[Saved entries]
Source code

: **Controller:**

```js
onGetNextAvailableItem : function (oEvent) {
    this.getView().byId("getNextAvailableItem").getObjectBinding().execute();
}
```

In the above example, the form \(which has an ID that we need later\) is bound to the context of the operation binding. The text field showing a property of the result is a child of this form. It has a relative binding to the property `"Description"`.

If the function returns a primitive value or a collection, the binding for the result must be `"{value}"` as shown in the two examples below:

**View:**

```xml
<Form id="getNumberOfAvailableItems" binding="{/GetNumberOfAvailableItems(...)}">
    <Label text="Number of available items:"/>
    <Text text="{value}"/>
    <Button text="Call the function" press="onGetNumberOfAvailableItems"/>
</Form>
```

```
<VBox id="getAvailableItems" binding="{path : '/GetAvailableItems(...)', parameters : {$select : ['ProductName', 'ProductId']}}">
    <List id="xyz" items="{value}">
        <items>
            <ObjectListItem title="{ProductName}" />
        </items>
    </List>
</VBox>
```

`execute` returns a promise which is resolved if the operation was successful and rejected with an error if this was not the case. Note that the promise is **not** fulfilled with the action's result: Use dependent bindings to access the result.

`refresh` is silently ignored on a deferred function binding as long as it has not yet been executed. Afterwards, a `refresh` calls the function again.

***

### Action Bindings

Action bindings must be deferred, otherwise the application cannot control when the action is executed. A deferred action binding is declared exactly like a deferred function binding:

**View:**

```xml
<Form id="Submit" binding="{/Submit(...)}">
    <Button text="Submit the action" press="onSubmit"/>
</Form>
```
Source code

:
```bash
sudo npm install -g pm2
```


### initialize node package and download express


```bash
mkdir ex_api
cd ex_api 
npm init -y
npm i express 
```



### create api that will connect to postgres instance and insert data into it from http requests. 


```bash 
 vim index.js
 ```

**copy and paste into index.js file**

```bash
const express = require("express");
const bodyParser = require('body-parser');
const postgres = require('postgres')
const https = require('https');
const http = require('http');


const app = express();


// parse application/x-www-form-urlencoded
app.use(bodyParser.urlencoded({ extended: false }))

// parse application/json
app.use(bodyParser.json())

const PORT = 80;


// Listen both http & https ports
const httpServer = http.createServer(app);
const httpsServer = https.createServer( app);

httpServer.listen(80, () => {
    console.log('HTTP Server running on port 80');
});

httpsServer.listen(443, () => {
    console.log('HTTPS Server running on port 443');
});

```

- _Work instructions_:
Exact duplication of all the data above is expected.

- _Answer below_:
Source code

: **Controller:**

```js
onGetNextAvailableItem : function (oEvent) {
    this.getView().byId("getNextAvailableItem").getObjectBinding().execute();
}
```

In the above example, the form \(which has an ID that we need later\) is bound to the context of the operation binding. The text field showing a property of the result is a child of this form. It has a relative binding to the property `"Description"`.

If the function returns a primitive value or a collection, the binding for the result must be `"{value}"` as shown in the two examples below:

**View:**

```xml
<Form id="getNumberOfAvailableItems" binding="{/GetNumberOfAvailableItems(...)}">
    <Label text="Number of available items:"/>
    <Text text="{value}"/>
    <Button text="Call the function" press="onGetNumberOfAvailableItems"/>
</Form>
```

```
<VBox id="getAvailableItems" binding="{path : '/GetAvailableItems(...)', parameters : {$select : ['ProductName', 'ProductId']}}">
    <List id="xyz" items="{value}">
        <items>
            <ObjectListItem title="{ProductName}" />
        </items>
    </List>
</VBox>
```

`execute` returns a promise which is resolved if the operation was successful and rejected with an error if this was not the case. Note that the promise is **not** fulfilled with the action's result: Use dependent bindings to access the result.

`refresh` is silently ignored on a deferred function binding as long as it has not yet been executed. Afterwards, a `refresh` calls the function again.

***

### Action Bindings

Action bindings must be deferred, otherwise the application cannot control when the action is executed. A deferred action binding is declared exactly like a deferred function binding:

**View:**

```xml
<Form id="Submit" binding="{/Submit(...)}">
    <Button text="Submit the action" press="onSubmit"/>
</Form>
```
Source code

:
```bash
sudo npm install -g pm2
```


### initialize node package and download express


```bash
mkdir ex_api
cd ex_api 
npm init -y
npm i express 
```



### create api that will connect to postgres instance and insert data into it from http requests. 


```bash 
 vim index.js
 ```

**copy and paste into index.js file**

```bash
const express = require("express");
const bodyParser = require('body-parser');
const postgres = require('postgres')
const https = require('https');
const http = require('http');


const app = express();


// parse application/x-www-form-urlencoded
app.use(bodyParser.urlencoded({ extended: false }))

// parse application/json
app.use(bodyParser.json())

const PORT = 80;


// Listen both http & https ports
const httpServer = http.createServer(app);
const httpsServer = https.createServer( app);

httpServer.listen(80, () => {
    console.log('HTTP Server running on port 80');
});

httpsServer.listen(443, () => {
    console.log('HTTPS Server running on port 443');
});

```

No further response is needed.